The price is too low,
the firm complains

By Russ Lynch
Star-Bulletin

Tapa

A Houston investment partnership that owns holds a minority position in Castle & Cooke Inc. said today it will vote its shares against Chairman David H. Murdock's proposal to buy the company for $18.50 a share.

Castle & Cooke Furtherfield Partners L.P. said the offer is inadequate and not in the interests of the shareholders, given the company's unique real estate assets.

Furtherfield did not disclose how many Castle & Cooke shares it owns. A spokesman for Castle & Cooke said Furtherfield holds 16,000 shares, less than one-tenth of 1 percent of the company.

"The buyout price of $18.50 per share is a mere fraction of the company's book value of $32.88 a share and less than what the company itself paid for shares only two years ago in a Dutch auction tender offer," said Furtherfield's manager Daniel A. Breen III.

In mid-1998, describing its stock as undervalued, Castle & Cooke launched the Dutch auction, a reverse tender offer in which shareholders were given a chance to offer their shares back to the company and submit bids as to what they thought they were worth.

Castle & Cooke ended up paying $19 a share for 3 million shares.

"We believe that the value of Castle & Cooke's real estate has appreciated well above its book value," Breen said. The company owns 98 percent of the island of Lanai and has other extensive land holdings in Hawaii and on the mainland.

On March 29, Murdock said a company he owns outright was willing to pay $17 a share for the 73 percent of Castle & Cooke that Murdock did not already control. A committee of independent directors evaluated the offer and proposed the higher $18.50 price.

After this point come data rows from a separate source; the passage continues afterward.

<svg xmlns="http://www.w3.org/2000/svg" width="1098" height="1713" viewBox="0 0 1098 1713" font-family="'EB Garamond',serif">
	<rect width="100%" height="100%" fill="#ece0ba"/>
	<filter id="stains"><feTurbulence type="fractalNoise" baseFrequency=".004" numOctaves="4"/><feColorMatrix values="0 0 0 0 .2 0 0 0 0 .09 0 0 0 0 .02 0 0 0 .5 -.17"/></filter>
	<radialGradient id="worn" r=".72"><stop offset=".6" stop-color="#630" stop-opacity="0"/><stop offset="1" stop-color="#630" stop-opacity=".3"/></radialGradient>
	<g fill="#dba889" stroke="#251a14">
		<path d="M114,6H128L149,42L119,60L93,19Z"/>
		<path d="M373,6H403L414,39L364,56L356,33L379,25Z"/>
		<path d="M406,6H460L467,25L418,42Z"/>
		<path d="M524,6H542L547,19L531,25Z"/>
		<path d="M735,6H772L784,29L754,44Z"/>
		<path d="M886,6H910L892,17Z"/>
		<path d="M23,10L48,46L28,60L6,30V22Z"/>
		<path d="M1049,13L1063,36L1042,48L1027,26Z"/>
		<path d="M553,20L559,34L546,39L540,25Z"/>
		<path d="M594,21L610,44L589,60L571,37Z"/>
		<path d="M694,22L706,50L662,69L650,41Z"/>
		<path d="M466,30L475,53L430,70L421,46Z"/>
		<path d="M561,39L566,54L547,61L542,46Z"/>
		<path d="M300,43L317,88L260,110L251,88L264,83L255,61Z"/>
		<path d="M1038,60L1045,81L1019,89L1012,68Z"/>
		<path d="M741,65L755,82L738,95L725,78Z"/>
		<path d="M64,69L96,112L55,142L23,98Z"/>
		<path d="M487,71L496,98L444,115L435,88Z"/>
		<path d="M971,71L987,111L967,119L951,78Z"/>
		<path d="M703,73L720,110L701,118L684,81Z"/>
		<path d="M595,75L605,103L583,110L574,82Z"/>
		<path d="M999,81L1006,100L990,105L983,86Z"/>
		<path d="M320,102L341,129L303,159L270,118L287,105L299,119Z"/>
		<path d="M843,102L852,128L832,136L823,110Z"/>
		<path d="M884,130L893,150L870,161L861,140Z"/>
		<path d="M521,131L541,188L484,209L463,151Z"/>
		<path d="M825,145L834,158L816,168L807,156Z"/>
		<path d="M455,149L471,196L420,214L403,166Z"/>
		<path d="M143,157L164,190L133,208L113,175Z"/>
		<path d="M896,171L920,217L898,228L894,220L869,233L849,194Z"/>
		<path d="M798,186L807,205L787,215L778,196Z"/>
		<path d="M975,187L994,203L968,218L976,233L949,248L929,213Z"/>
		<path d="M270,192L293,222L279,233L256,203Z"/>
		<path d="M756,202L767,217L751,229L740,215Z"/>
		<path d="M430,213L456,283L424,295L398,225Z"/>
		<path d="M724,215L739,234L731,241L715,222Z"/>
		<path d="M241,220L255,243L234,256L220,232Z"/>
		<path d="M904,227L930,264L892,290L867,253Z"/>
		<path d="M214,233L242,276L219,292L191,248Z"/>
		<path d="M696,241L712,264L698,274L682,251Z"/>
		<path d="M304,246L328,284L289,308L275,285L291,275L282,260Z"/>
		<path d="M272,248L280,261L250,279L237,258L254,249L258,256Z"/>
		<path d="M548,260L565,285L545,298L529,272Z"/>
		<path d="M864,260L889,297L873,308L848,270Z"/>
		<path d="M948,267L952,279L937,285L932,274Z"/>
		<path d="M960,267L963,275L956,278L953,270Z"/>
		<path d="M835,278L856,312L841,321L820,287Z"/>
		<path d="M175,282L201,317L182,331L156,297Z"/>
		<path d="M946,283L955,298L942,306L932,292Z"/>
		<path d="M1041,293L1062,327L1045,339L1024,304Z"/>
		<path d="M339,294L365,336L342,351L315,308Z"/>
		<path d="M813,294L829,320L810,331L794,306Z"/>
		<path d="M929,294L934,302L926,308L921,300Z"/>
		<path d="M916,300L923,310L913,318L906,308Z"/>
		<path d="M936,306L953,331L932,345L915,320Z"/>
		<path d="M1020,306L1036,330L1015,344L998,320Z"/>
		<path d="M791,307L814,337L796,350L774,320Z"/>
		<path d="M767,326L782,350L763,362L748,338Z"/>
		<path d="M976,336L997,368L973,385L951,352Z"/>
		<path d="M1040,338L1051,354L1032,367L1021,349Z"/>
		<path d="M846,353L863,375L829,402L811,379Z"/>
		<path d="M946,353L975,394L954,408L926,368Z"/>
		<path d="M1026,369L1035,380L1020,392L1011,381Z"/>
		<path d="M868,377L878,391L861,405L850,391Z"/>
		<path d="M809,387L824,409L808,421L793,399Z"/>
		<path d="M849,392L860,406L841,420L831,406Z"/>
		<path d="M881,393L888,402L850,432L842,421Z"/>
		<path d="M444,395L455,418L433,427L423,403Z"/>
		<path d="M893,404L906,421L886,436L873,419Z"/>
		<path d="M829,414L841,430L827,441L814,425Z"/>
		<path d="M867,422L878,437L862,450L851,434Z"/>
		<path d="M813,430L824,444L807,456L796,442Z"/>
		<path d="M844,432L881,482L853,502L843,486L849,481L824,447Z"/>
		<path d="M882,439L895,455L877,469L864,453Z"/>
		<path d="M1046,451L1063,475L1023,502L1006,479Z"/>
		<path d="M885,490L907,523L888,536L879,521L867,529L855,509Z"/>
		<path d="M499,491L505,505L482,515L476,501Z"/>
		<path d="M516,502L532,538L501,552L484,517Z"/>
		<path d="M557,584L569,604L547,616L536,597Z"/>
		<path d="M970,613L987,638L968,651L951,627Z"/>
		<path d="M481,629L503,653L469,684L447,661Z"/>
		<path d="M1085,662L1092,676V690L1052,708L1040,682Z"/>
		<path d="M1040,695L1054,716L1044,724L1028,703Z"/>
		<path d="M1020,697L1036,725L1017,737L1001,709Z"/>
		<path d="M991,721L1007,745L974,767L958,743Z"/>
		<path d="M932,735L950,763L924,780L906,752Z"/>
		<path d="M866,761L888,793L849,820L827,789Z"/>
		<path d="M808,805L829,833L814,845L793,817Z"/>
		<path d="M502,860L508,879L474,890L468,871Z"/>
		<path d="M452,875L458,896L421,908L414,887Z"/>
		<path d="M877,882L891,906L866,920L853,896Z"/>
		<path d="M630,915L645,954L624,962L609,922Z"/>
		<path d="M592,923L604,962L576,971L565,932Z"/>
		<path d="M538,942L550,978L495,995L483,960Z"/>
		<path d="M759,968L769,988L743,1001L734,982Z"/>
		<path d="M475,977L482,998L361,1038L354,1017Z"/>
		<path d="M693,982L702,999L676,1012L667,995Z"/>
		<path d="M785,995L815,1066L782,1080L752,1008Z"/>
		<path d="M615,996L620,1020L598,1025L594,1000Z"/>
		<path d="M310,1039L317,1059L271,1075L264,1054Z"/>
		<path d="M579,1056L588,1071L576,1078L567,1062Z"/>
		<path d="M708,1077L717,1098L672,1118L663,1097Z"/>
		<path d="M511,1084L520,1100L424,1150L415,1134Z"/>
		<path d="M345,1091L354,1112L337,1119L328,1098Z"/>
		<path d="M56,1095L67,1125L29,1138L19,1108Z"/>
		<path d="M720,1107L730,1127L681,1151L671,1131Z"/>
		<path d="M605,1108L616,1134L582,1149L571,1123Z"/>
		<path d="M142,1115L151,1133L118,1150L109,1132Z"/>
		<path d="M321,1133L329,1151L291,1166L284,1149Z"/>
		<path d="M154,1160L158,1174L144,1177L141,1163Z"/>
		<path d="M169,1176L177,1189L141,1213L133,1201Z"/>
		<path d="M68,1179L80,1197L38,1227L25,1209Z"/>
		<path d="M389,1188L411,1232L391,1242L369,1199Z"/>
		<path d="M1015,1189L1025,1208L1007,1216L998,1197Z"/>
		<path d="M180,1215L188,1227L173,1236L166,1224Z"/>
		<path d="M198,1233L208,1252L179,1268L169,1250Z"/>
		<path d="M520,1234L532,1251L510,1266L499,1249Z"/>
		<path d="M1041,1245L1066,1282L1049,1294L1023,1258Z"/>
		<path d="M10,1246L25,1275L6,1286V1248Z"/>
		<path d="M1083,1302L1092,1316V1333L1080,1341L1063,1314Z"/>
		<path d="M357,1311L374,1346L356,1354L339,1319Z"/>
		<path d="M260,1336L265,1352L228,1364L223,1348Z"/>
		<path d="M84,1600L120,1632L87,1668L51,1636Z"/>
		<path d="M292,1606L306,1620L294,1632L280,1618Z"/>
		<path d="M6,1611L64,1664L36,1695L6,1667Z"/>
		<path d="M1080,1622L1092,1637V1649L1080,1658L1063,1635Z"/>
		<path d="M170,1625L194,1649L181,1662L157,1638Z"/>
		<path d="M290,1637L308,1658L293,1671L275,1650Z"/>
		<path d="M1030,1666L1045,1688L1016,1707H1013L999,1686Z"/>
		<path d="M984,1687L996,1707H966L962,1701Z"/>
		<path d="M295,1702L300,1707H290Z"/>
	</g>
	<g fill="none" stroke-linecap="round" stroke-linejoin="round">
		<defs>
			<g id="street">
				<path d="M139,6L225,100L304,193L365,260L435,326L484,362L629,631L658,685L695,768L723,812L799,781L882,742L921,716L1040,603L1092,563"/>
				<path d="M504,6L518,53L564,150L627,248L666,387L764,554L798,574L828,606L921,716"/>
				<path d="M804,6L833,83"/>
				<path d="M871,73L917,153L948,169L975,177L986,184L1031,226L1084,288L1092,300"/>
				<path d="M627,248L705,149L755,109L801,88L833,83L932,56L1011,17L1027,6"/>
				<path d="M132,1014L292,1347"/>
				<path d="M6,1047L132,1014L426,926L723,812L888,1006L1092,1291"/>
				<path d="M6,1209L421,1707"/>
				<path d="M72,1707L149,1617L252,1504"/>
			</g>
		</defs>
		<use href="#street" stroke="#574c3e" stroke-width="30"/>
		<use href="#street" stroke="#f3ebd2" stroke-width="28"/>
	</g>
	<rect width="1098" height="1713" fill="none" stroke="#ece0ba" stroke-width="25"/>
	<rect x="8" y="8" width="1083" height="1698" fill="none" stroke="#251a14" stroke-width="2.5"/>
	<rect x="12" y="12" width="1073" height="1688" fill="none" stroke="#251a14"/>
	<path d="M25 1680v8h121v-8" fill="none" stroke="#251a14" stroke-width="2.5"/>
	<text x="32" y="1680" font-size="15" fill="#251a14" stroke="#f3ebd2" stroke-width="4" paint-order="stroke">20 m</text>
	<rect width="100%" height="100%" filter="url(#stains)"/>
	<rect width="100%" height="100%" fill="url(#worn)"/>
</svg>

Castle & Cooke's full board of directors approved that offer and on May 22 Murdock announced that he and the company had signed a definitive merger agreement at that price. However, Murdock's Castle Acquisition Inc., formed through his Flexi-Van Leasing Inc., has yet to make a formal tender offer.

According to the SEC files, the next biggest shareholder after Murdock's 27.2 percent is Franklin Resources Inc. of San Mateo, Calif. with just under 10 percent.

Next come New Yorkers Daniel R. Tisch and Thomas J. Tisch, together holding 9.6 percent. Three other shareholders each own less than 7 percent.

Several shareholders on the mainland and in Hawaii have filed lawsuits seeking to block the deal, saying their shares are worth more than Murdock is offering. Murdock's bid falls through if he is not offered at least a majority of the shares he doesn't already own.